How can I handle the Cuda out of memory error?

S_M · July 23, 2021, 4:42pm

Hi, I am trying to run the ResNet18 model using GTX 1080 GPU but the Cuda out-of-memory error arises. I reduced the baches size to 4 and use

    learn=0
    gc.collect()
    torch.cuda.empty_cache()

but they didn’t work.
could anyone give me some advice?

ptrblck · July 23, 2021, 10:04pm

Clearing the cache wouldn’t avoid the OOM issue and could just slow down your code, so you would either need to reduce the batch size more, lower the memory usage of the model (e.g. less/smaller layers), reduce the spatial size of the input, or use torch.utils.checkpoint to trade compute for memory.
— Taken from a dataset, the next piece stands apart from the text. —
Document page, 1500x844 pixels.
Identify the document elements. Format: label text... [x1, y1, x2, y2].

S_M · July 25, 2021, 1:45pm

what kind of help torch.utils.checkpoint can do?

S_M · July 25, 2021, 3:22pm

could you please give me an example code that shows how torch.utils.checkpoint is used about my problem?
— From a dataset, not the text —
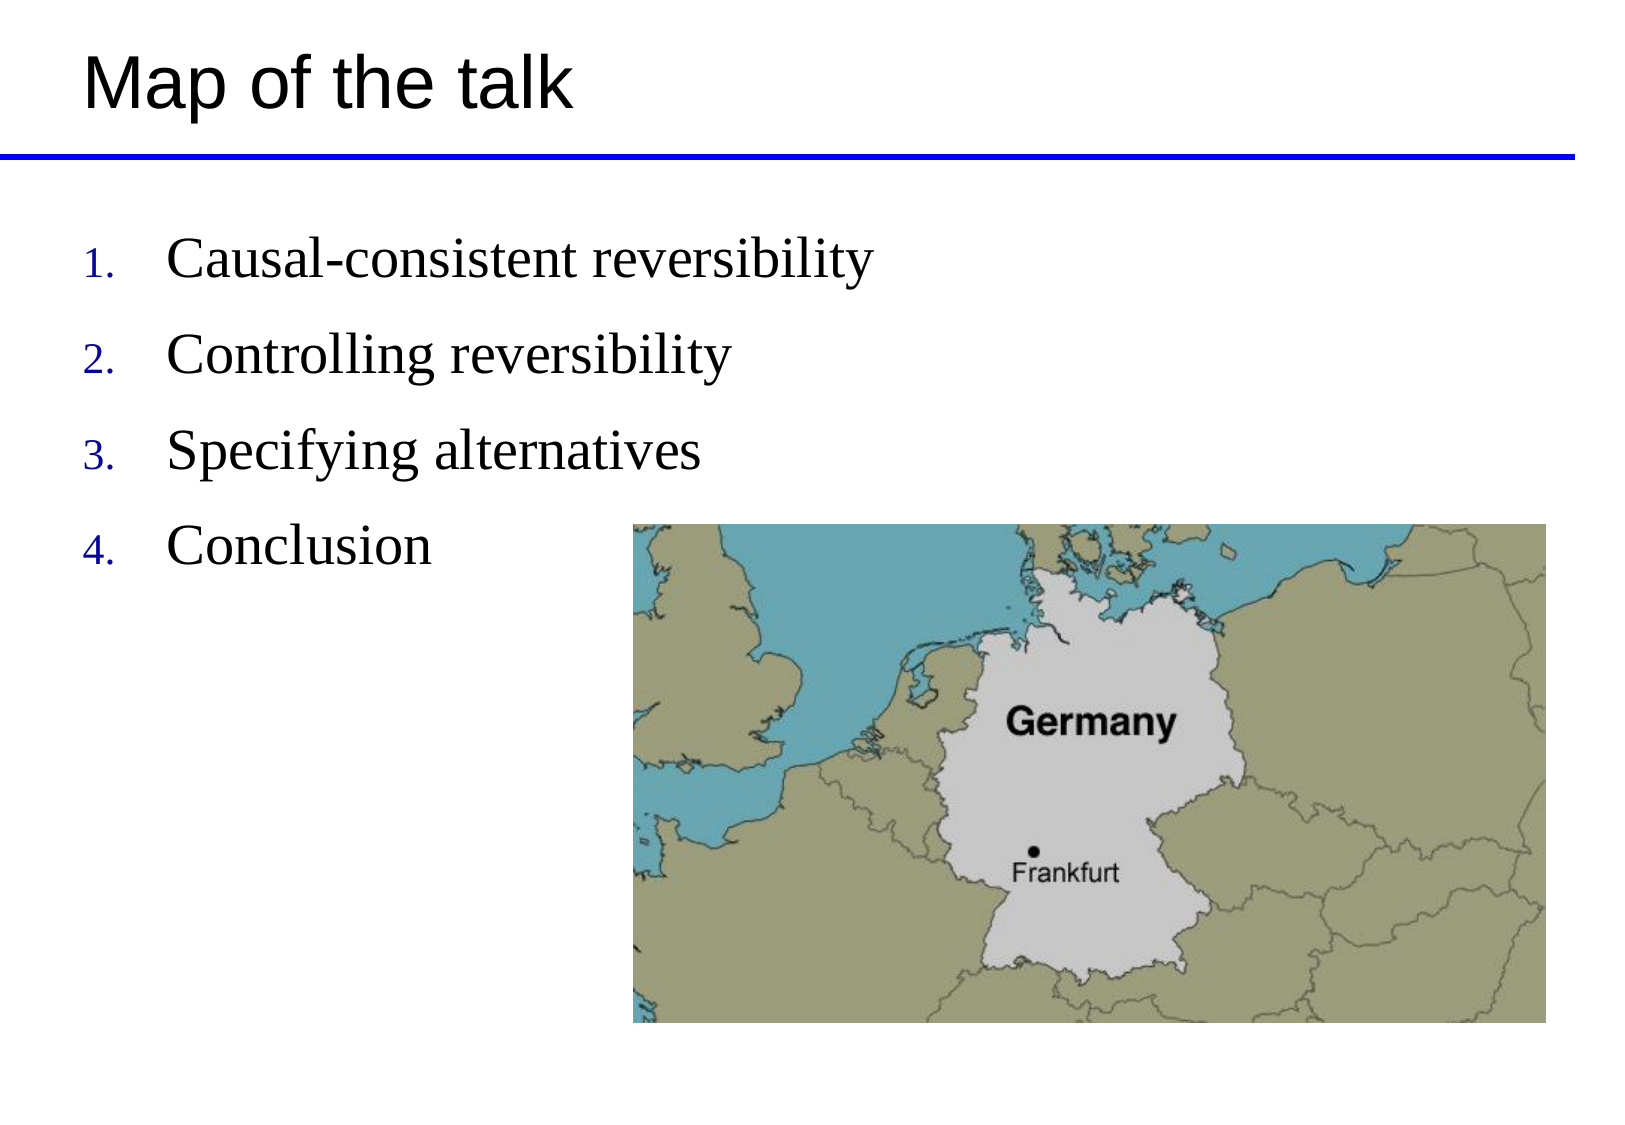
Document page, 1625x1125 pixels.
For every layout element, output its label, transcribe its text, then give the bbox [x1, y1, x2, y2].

picture [633, 524, 1546, 1024]
title Map of the talk [67, 27, 1544, 131]
list Causal-consistent reversibility Controlling reversibility Specifying alternatives Conclusion [67, 198, 1514, 1061]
artyom-beilis · July 26, 2021, 3:12am

1080 is more than enough to handle batch size of 64 with ease on 1080. It is relatively small network.

Look for cuda memory leak somewhere else , maybe you keep referencing/copying some tensors you don’t need etc.

S_M · July 26, 2021, 4:31am

It seems to be reasonable. How can I check it? Is there any toolbox or method?